(Your task): Reproduce each record exactly, but exclude every picture.

[Stored data entries]
Content starts
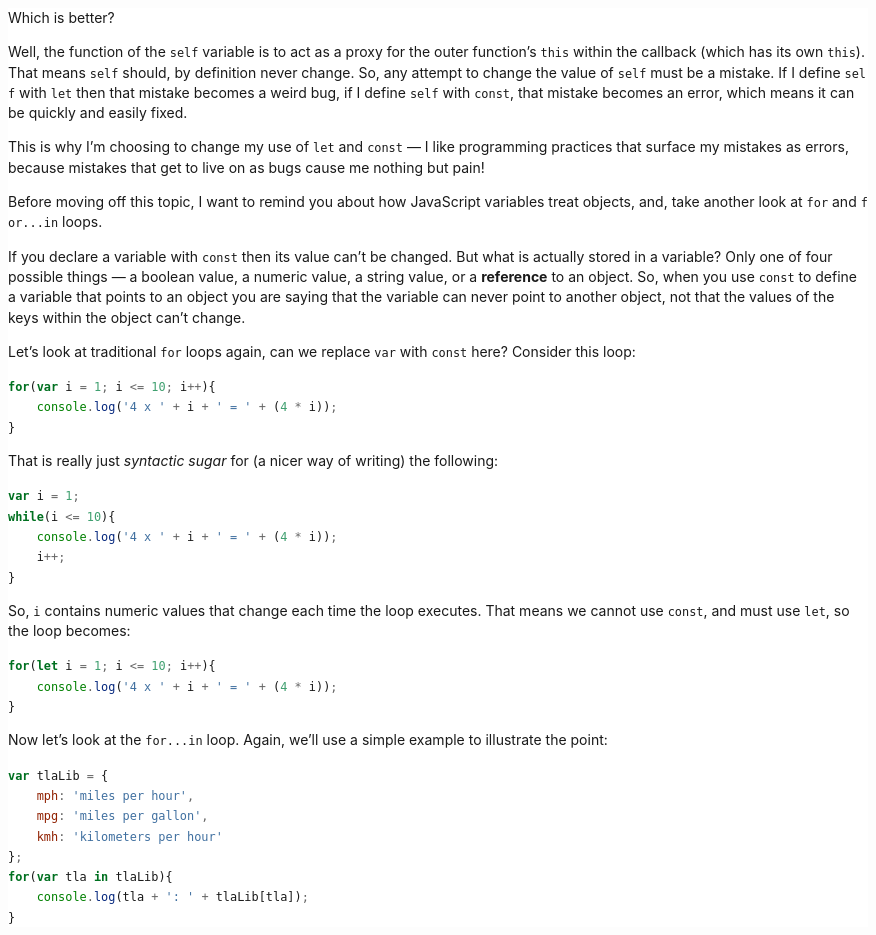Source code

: Which is better?

Well, the function of the `self` variable is to act as a proxy for the outer function’s `this` within the callback (which has its own `this`). That means `self` should, by definition never change. So, any attempt to change the value of `self` must be a mistake. If I define `self` with `let` then that mistake becomes a weird bug, if I define `self` with `const`, that mistake becomes an error, which means it can be quickly and easily fixed.

This is why I’m choosing to change my use of `let` and `const` — I like programming practices that surface my mistakes as errors, because mistakes that get to live on as bugs cause me nothing but pain!

Before moving off this topic, I want to remind you about how JavaScript variables treat objects, and, take another look at `for` and `for...in` loops.

If you declare a variable with `const` then its value can’t be changed. But what is actually stored in a variable? Only one of four possible things — a boolean value, a numeric value, a string value, or a **reference** to an object. So, when you use `const` to define a variable that points to an object you are saying that the variable can never point to another object, not that the values of the keys within the object can’t change.

Let’s look at traditional `for` loops again, can we replace `var` with `const` here? Consider this loop:

```JavaScript
for(var i = 1; i <= 10; i++){
    console.log('4 x ' + i + ' = ' + (4 * i));
}
```

That is really just _syntactic sugar_ for (a nicer way of writing) the following:

```JavaScript
var i = 1;
while(i <= 10){
    console.log('4 x ' + i + ' = ' + (4 * i));
    i++;
}
```

So, `i` contains numeric values that change each time the loop executes. That means we cannot use `const`, and must use `let`, so the loop becomes:

```JavaScript
for(let i = 1; i <= 10; i++){
    console.log('4 x ' + i + ' = ' + (4 * i));
}
```

Now let’s look at the `for...in` loop. Again, we’ll use a simple example to illustrate the point:

```JavaScript
var tlaLib = {
    mph: 'miles per hour',
    mpg: 'miles per gallon',
    kmh: 'kilometers per hour'
};
for(var tla in tlaLib){
    console.log(tla + ': ' + tlaLib[tla]);
}
```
Content ends
(Solution for this task):
Source code

: Which is better?

Well, the function of the `self` variable is to act as a proxy for the outer function’s `this` within the callback (which has its own `this`). That means `self` should, by definition never change. So, any attempt to change the value of `self` must be a mistake. If I define `self` with `let` then that mistake becomes a weird bug, if I define `self` with `const`, that mistake becomes an error, which means it can be quickly and easily fixed.

This is why I’m choosing to change my use of `let` and `const` — I like programming practices that surface my mistakes as errors, because mistakes that get to live on as bugs cause me nothing but pain!

Before moving off this topic, I want to remind you about how JavaScript variables treat objects, and, take another look at `for` and `for...in` loops.

If you declare a variable with `const` then its value can’t be changed. But what is actually stored in a variable? Only one of four possible things — a boolean value, a numeric value, a string value, or a **reference** to an object. So, when you use `const` to define a variable that points to an object you are saying that the variable can never point to another object, not that the values of the keys within the object can’t change.

Let’s look at traditional `for` loops again, can we replace `var` with `const` here? Consider this loop:

```JavaScript
for(var i = 1; i <= 10; i++){
    console.log('4 x ' + i + ' = ' + (4 * i));
}
```

That is really just _syntactic sugar_ for (a nicer way of writing) the following:

```JavaScript
var i = 1;
while(i <= 10){
    console.log('4 x ' + i + ' = ' + (4 * i));
    i++;
}
```

So, `i` contains numeric values that change each time the loop executes. That means we cannot use `const`, and must use `let`, so the loop becomes:

```JavaScript
for(let i = 1; i <= 10; i++){
    console.log('4 x ' + i + ' = ' + (4 * i));
}
```

Now let’s look at the `for...in` loop. Again, we’ll use a simple example to illustrate the point:

```JavaScript
var tlaLib = {
    mph: 'miles per hour',
    mpg: 'miles per gallon',
    kmh: 'kilometers per hour'
};
for(var tla in tlaLib){
    console.log(tla + ': ' + tlaLib[tla]);
}
```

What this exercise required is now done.